Given records »
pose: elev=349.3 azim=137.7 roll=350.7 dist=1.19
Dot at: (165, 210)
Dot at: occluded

--

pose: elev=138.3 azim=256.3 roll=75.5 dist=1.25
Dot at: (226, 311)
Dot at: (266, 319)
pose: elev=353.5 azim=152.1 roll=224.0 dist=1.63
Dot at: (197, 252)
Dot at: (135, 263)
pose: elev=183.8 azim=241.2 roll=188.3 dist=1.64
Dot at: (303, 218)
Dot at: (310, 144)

--

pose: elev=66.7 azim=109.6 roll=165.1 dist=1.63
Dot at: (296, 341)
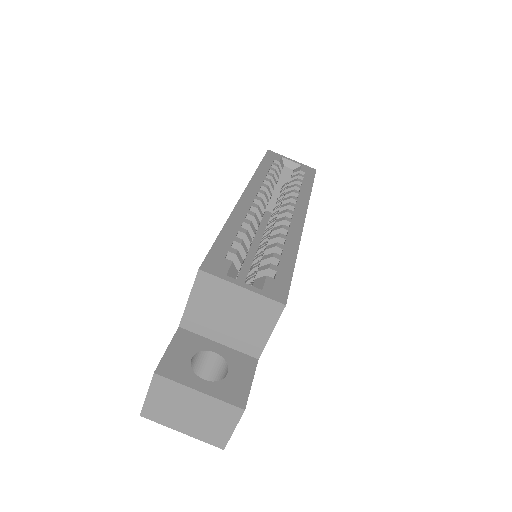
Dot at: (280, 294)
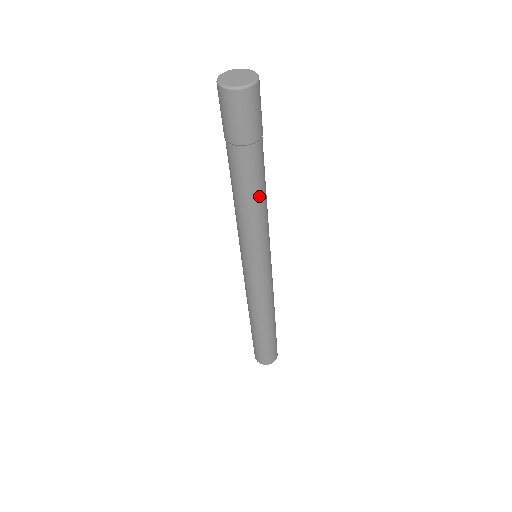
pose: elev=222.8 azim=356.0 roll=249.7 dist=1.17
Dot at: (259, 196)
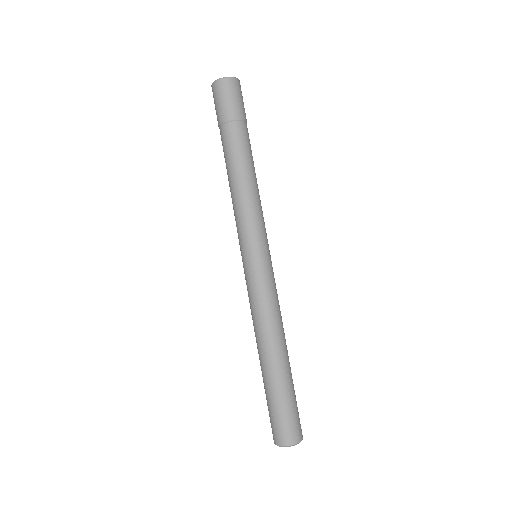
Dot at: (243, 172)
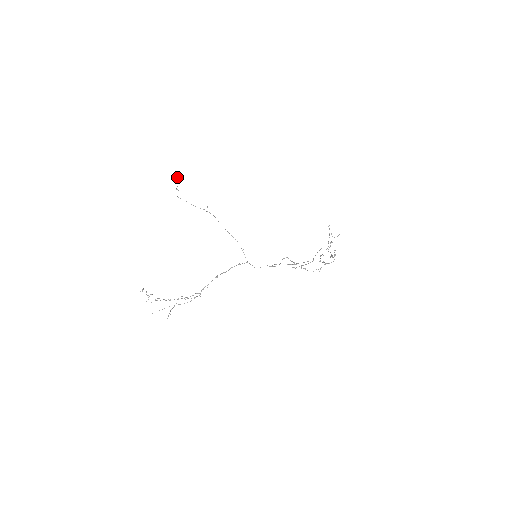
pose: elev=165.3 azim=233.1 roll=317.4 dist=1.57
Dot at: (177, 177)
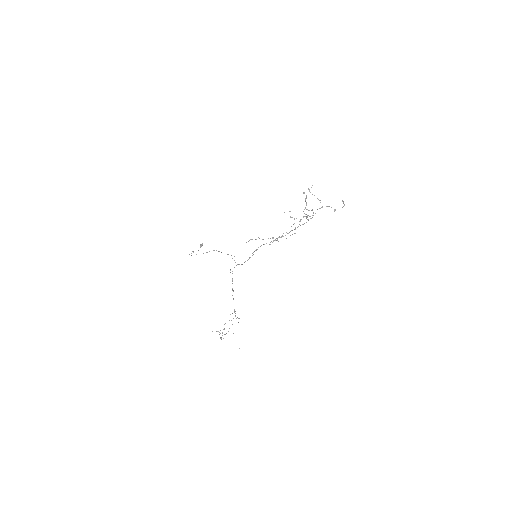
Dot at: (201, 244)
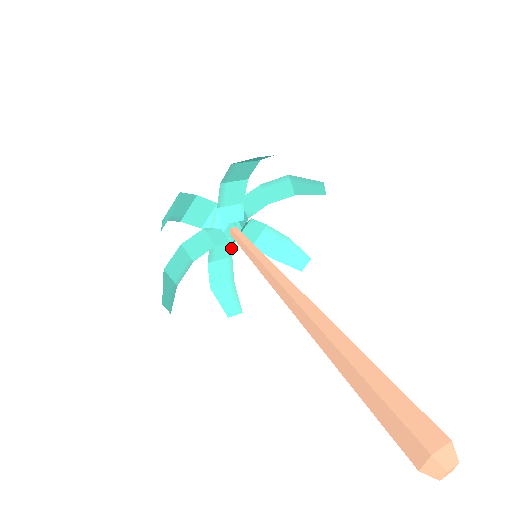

Given request » Update the material from the line containing "pose: elev=349.3 azim=137.7" down to the line containing "Dot at: occluded", replacing "dist" with "distance" and leaving everything else unchanged.

Response below »
pose: elev=349.3 azim=137.7 roll=350.7 distance=1.19
Dot at: (165, 210)
Dot at: occluded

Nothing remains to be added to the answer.